Il invita Amina à entrer. La jeune fille semblait plus fragile que son compagnon. Ses yeux étaient rouges et trahissait une profonde inquiétude. Ce qui n'altérait cependant pas à sa beauté habituelle.

‒ Mademoiselle. Asseyez-vous, je vous en prie. Voulez-vous un thé ? Un café ?

Elle hésita un instant avant de refuser d'un signe de tête poli.

‒ La disparition de votre amie à l'air de profondément vous affecter. Avez-vous des infos, un endroit où elle irait en particulier ?

Le commissaire nota la brève hésitation chez Amina.

‒ Non, je ne sais rien... Malheureusement.

‒ Elle était bonne à l'école, non ?

‒ ... C'est le cas de le dire. Elle ne s'en vantait pas mais en science c'était un petit génie.

‒ Et sinon, au niveau du caractère, comment était-elle ?

Amina se tendit, elle n'aimait pas vraiment entendre parler de son amie au passé.

‒ Elle est calme, et elle a un sang-froid pas possible. Par contre qu'est-ce qu'elle peut être têtue... Une fois qu'elle a une idée derrière la tête, y a aucun moyen de lui faire lâcher prise. D'ailleurs, c'est probablement parce qu'elle a une idée derrière la tête qu'elle ne veut pas qu'on la retrouve.

‒ Quelle genre d'idée ?

‒... Si seulement je pouvais le savoir...

‒ Et après l'accident de sa mère ? Quelles étaient ses réactions ?

Amina rit d'un rire nerveux. Cette époque avait probablement été la plus dure de leur amitié.

‒ Elle était en colère. Elle en voulait au monde entier. D'une certaine manière je comprends. Elle a vu sa mère mourir, sous ses yeux. Je pense qu'on ne peut pas prendre conscience du mal que ça fait, pas vrai ?

Mark Cassel était gêné, d'une certaine manière, par sa question. Il voyait, à toute la gentillesse et la douceur dans ses yeux, qu'elle adorait son amie. Il répondit vaguement.

‒ Je suppose. Vous pouvez continuer ?

‒ ... Elle était tellement seule qu'elle faisait peine à voir. Elle déversait toute sa haine, mais au fond, elle était dévastée par la tristesse et la solitude. C'était vraiment difficile pour elle. Son père aussi était effondré. Je crois qu'il buvait et fumait, il a fait une grosse dépression. Mais du coup, Eve était seule. Elle était en autonomie totale et ne se reposait sur personne. Mais ils ont réussi à passer tout ça et ils étaient heureux, tous les deux. C'était un soutien mutuel...
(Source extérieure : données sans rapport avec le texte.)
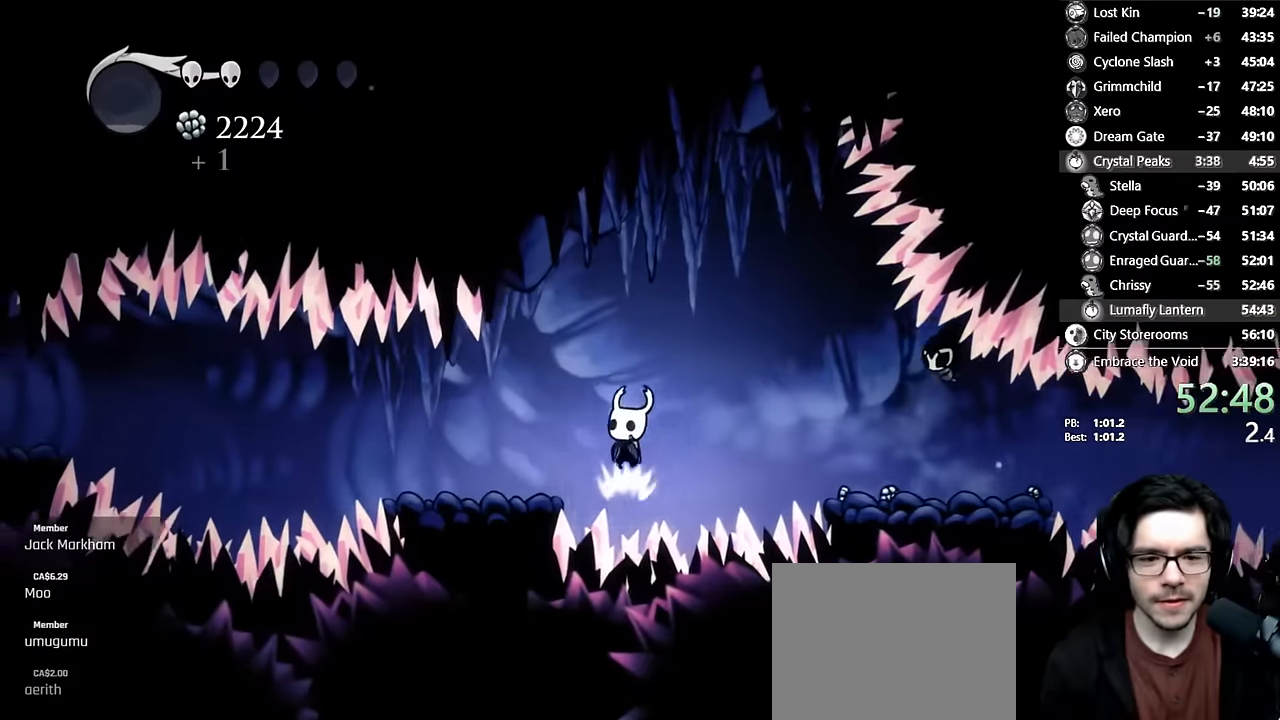
{"buttons": ["DPAD_LEFT"], "left_stick": "center", "right_stick": "center", "events": [[150, "DPAD_DOWN", "up"], [166, "X", "up"], [283, "DPAD_LEFT", "up"], [400, "DPAD_LEFT", "down"]]}
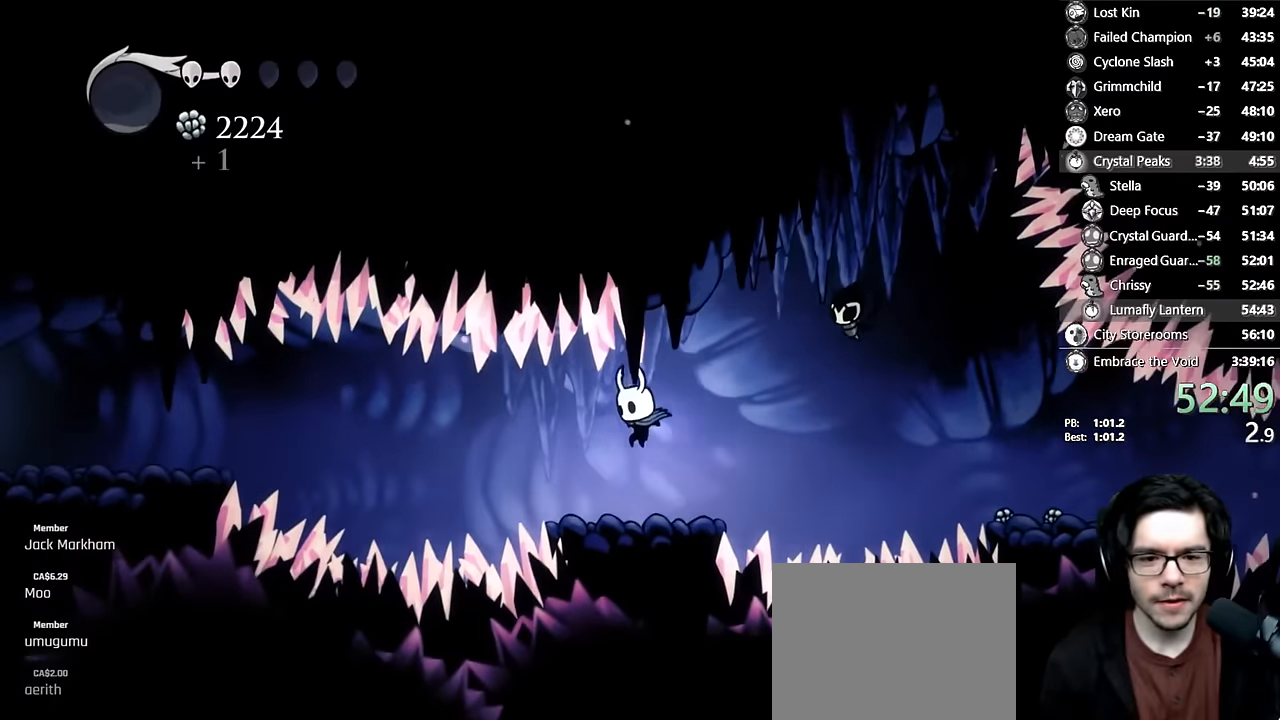
{"buttons": ["X", "DPAD_DOWN", "DPAD_LEFT"], "left_stick": "center", "right_stick": "center", "events": [[16, "R2", "down"], [233, "R2", "up"], [400, "DPAD_DOWN", "down"], [466, "X", "down"]]}
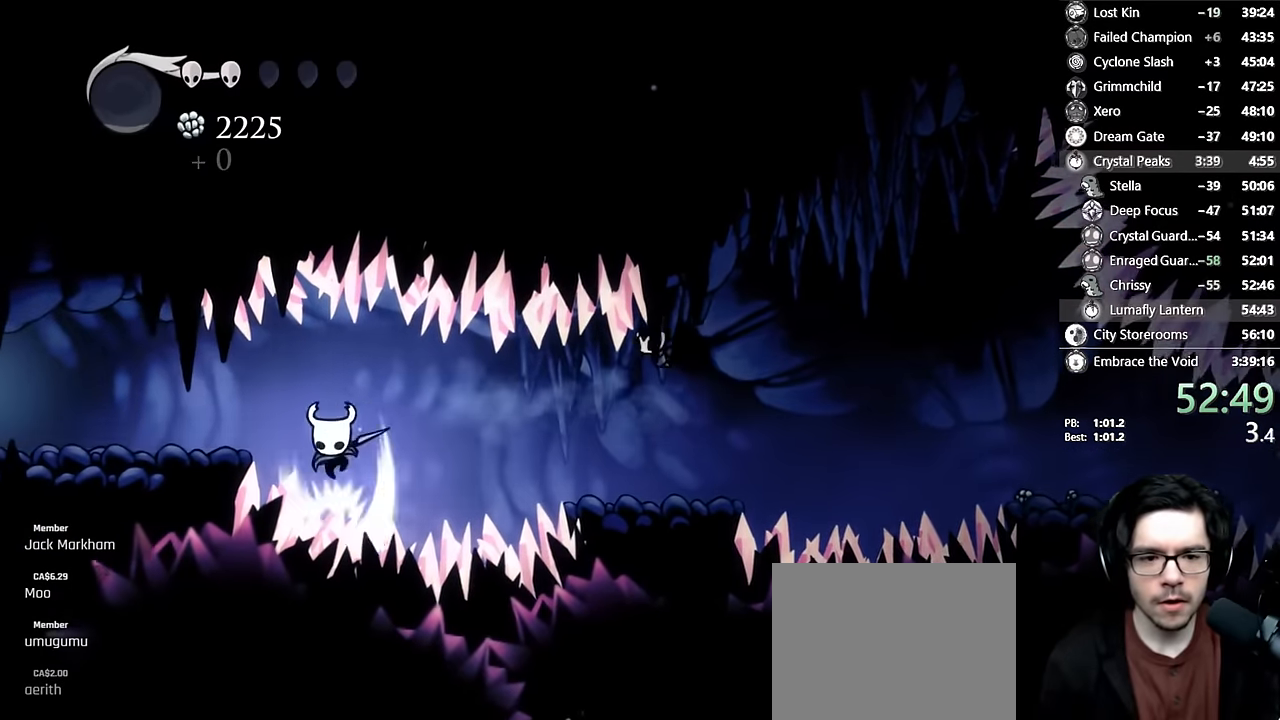
{"buttons": ["DPAD_LEFT"], "left_stick": "center", "right_stick": "center", "events": [[50, "DPAD_DOWN", "up"], [83, "R2", "down"], [233, "X", "up"], [350, "R2", "up"]]}
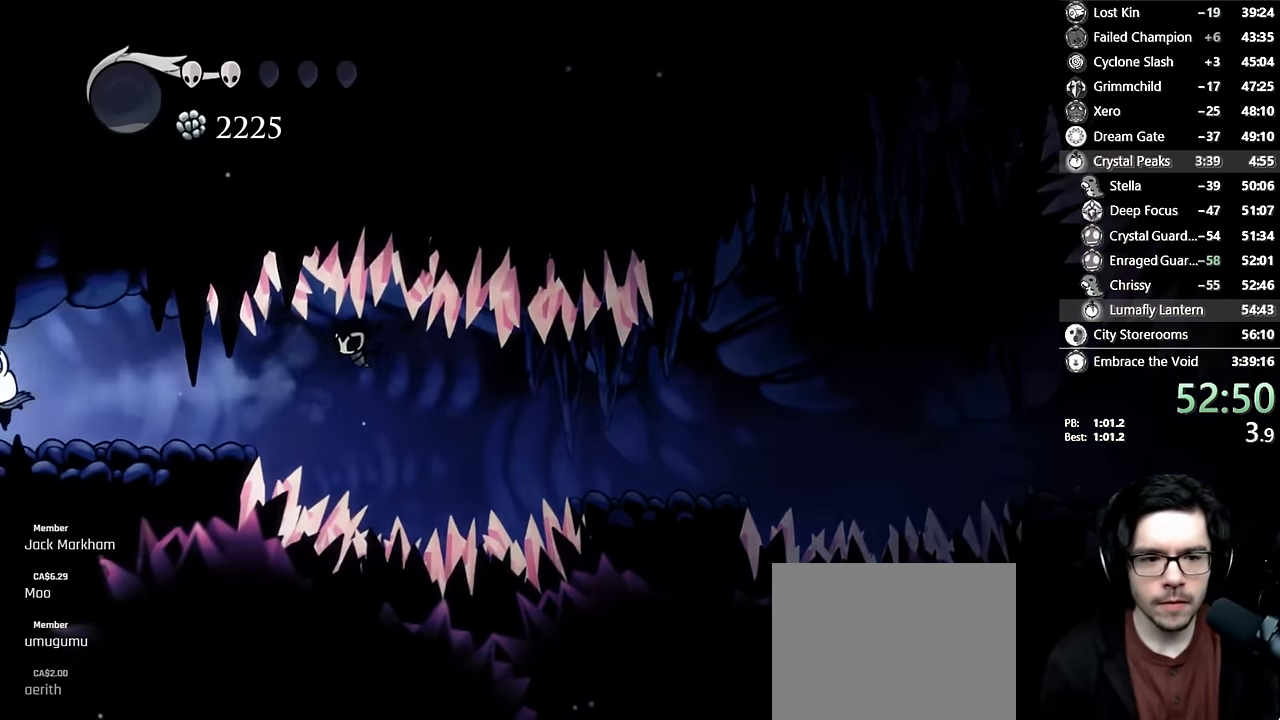
{"buttons": [], "left_stick": "center", "right_stick": "center", "events": [[250, "DPAD_LEFT", "up"]]}
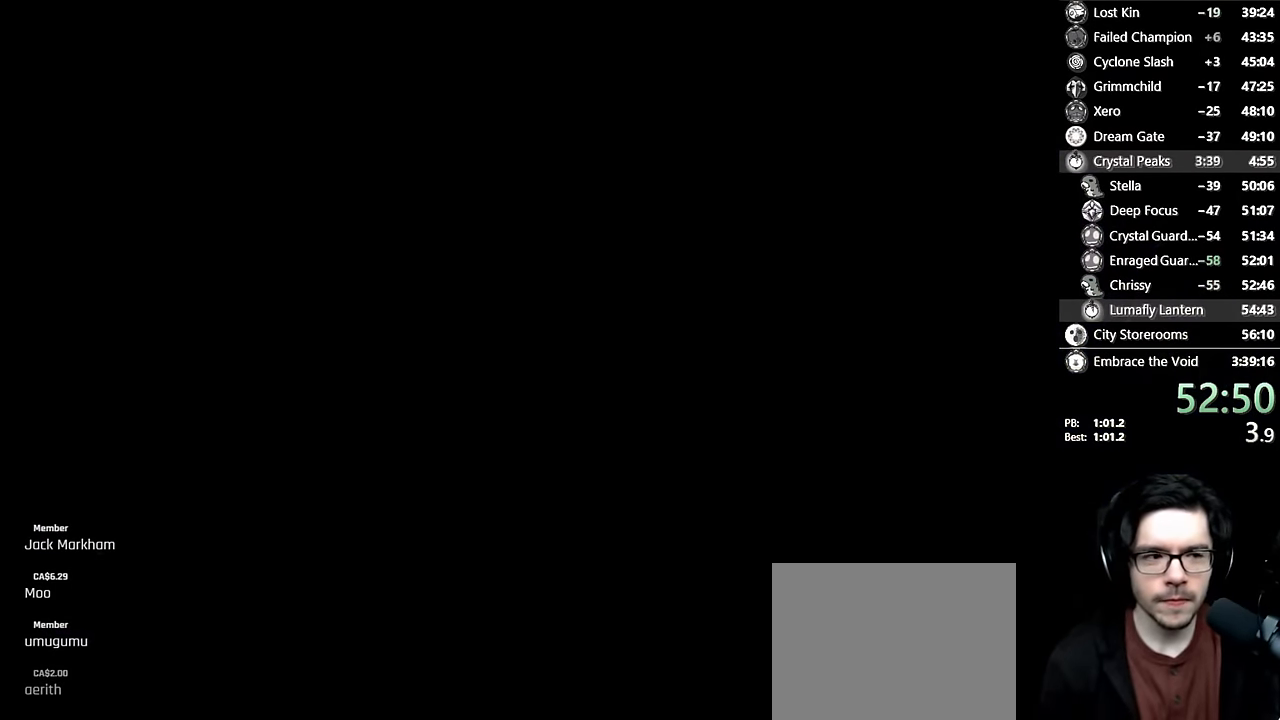
{"buttons": [], "left_stick": "center", "right_stick": "center", "events": []}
‒ Je vois... Est-ce que quelque chose l'a aidé à remonter la pente ? Un art ou un sport par exemple.

‒ Oui... L'escalade.

Mark Cassel hocha la tête.

‒ Monsieur... Est-ce que je peux rentrer chez moi ? Mon cours de dance commence dans une heure et j'aimerais pouvoir me préparer tranquillement.

‒ Bien sûr. Au revoir mademoiselle.

Il la raccompagna jusqu'à la porte. Puis retourna s'asseoir, pensif. Tout comme Félix, la jeune fille lui cachait des choses, il en était certain. Mais contrairement au garçon, elle semblait moins confiante et il serait sans doute plus simple de la faire parler. Le commissaire soupira. Ce que lui avait dit Amina était intéressant à bien des égards mais tout cela ne l'avançait pas trop.

Il s'affaissa dans son siège. Quel genre d'idée avait bien pu avoir la jeune fille pour en venir à des situations pareilles ? Il repensa à ce que lui avait dit Félix. Il avait insinué qu'Eve avait été victime de la police. Il y avait eu des coups de feu ce jour-là, le policier avait tiré mais il avait assuré que c'était par pure défense. Mark Cassel devait avouer que les évènements ne jouaient pas en faveur de la recherchée. Après tout, rien assurait que le policier disait la vérité. Il secoua la tête, fatigué, s'il commençait à accuser ses coéquipiers, il ne s'en sortirait jamais. Pourtant, l'idée se frayait lentement un chemin dans un coin de sa tête.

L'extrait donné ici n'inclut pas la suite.